Sorry, it's a long-winded question, but let me break it down:
Does the C++ standard guarantee that:
void (*Ptr)(void) = [] {};
return Ptr;
will still be defined behaviour?
I understand that, for a closure, it will be defined, because that closure object is moved/copied by value; but, while I know a 'regular' function has infinite/no lifetime, does the target of Ptr have the same? Or is it destroyed and recreated with each instantiation of the lambda?
The reason I care is, I can't use lambdas as callbacks if not. I want to know.
A lambda expression with an empty capture clause is convertible to a function pointer. It can replace a stand-alone or static member function as a callback function pointer argument to C API.
A lambda object must not outlive any of its reference captured objects. Lambda expressions may capture objects with automatic storage duration from the set of enclosing scopes (called the reaching scope) for use in the lambda's function body.
Objects have lifetimes; functions do not. Functions don't live or die; they always exist. As such, a function cannot go "out of scope", nor can the function being pointed to by a previously valid function pointer vanish. Regardless of where they come from, function pointers are always valid.

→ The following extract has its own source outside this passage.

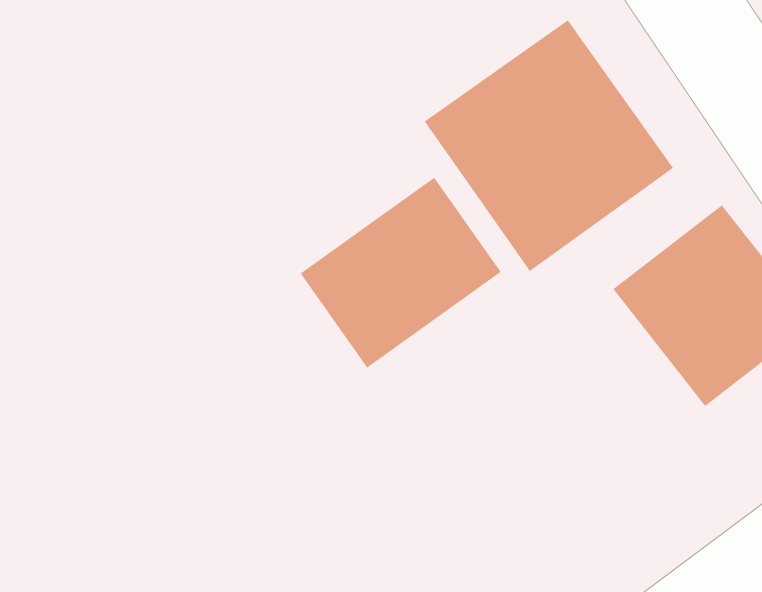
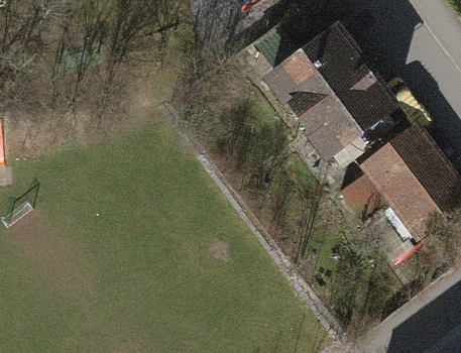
building: [300,177,502,368] -> none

Now, this ignores dynamic loading and so forth, but that's extra-standard behavior.
The function pointer you get back from a lambda is a function pointer. It's not special or magic. It therefore behaves no differently from any other function pointer.
Is it possible that the result of conversion to void (*)() points to something which invokes a member function bound to some object?
That's a much more complex question. One which the C++17 standard seems rather under-specified about, but which C++20 is much more clear on.
The C++17 standard only says:
the address of a function that, when invoked, has the same effect as invoking the closure type’s function call operator.
What "the same effect" means exactly is the question. One could argue that "the same effect" means doing what the function call operator would have done, executing the same sequence of statements. One could also argue that "the same effect" would mean invoking the closure object itself.
The latter case may sound difficult to implement, but remember that compiler magic can be employed. The closure could return an instance-specific function pointer, allocated by the closure upon request. Or some-such.
The C++20 standard is much more clear, in part thanks to the fact that capture-less lambdas can be default constructed:
the address of a function F that, when invoked, has the same effect as invoking the closure type's function call operator on a default-constructed instance of the closure type.
So as of C++20, the standard makes it clear that invoking the function pointer is independent of the existence of the lambda object which created it.